Instruction A: Update the passage on world hunger between "In November 1996, heads" and "show any gains.", inclusive, putting "Geneva" in place of "Rome".
Instruction B: According to the passage on world hunger, how many people does chronic hunger kill each year?

Selected passage:
┏━━

There is another form of hunger that is less visible: the chronic day-in and day-out hunger which affects an estimated 852 million people — and this number is growing at a rate of almost four million per year. This widespread hunger rarely makes the evening news but it is just as deadly. Each year it kills between 30 and 50 million people. Its victims include approximately 6.5 million children each year — one every five seconds. Small farmers, our food producers, make up nearly 50 percent of the world’s hungry population and are often hardest hit.

In November 1996, heads of state from 186 countries gathered in Rome for the World Food Summit and pledged to reduce by half the number of chronically undernourished people (815 million then) by the year 2015. But the current hunger statistics make it obvious that the fight against hunger has yet to show any gains.

International food aid, initiated in 1954, is the most publicized instrument put forward to fight hunger, especially in southern countries, where millions of tons of food are shipped each year. However, geared towards the dumping of cereal surpluses in developing countries, the aid system has promoted the trade and foreign policy interests of the donor countries at the expense of the hungry over the last fifty years.

Agricultural liberalisation, another tool recommended as a way to combat poverty and hunger in the developing world, has actually aggravated food insecurity. It has required the elimination of state intervention in agriculture, including mechanisms such as marketing boards which controlled prices and allowed governments to buy agricultural commodities from farmers and to maintain a rolling stock that could be released into the market in the event of a bad harvest.

┗━━

Entries:
┏━━

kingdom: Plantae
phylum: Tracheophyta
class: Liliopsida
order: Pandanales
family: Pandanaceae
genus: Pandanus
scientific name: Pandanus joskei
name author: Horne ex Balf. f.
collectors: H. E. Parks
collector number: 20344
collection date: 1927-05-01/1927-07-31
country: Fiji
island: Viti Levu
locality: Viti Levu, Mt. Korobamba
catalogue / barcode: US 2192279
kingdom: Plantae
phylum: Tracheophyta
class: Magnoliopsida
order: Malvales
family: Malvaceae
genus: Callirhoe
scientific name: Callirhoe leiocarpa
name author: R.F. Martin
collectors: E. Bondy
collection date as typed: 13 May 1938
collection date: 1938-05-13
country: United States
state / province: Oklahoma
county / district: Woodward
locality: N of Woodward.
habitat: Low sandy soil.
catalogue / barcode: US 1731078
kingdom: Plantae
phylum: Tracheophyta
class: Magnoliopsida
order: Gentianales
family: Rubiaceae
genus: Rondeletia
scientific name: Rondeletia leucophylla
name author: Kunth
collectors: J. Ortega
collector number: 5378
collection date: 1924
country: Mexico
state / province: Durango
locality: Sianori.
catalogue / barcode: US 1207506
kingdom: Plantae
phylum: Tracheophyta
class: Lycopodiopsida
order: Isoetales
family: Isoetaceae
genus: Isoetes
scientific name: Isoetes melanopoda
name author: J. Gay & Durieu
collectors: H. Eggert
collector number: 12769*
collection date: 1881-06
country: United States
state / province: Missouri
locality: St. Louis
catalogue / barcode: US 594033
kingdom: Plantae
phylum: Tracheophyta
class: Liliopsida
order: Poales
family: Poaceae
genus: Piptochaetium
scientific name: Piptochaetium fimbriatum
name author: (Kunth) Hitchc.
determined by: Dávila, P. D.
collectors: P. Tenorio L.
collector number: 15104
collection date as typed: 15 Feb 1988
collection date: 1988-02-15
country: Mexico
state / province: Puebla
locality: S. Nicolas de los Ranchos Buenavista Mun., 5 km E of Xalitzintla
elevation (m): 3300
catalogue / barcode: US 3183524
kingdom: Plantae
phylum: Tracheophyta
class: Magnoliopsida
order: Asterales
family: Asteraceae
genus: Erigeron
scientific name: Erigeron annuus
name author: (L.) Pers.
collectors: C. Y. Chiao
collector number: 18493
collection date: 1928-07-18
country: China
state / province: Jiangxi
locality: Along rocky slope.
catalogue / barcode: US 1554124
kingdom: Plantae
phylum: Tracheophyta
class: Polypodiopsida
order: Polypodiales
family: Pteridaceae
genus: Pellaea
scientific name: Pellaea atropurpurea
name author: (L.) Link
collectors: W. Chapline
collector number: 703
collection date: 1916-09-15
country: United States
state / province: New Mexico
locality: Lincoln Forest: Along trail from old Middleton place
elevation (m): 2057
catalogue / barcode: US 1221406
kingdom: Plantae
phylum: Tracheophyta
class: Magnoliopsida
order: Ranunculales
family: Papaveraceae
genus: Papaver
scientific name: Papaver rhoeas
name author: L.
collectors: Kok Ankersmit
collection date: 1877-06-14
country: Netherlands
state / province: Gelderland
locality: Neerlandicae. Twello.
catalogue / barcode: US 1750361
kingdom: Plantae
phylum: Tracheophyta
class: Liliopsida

┗━━

Exercise output A:
In November 1996, heads of state from 186 countries gathered in Geneva for the World Food Summit and pledged to reduce by half the number of chronically undernourished people (815 million then) by the year 2015. But the current hunger statistics make it obvious that the fight against hunger has yet to show any gains.

Exercise output B: Between 30 and 50 million people.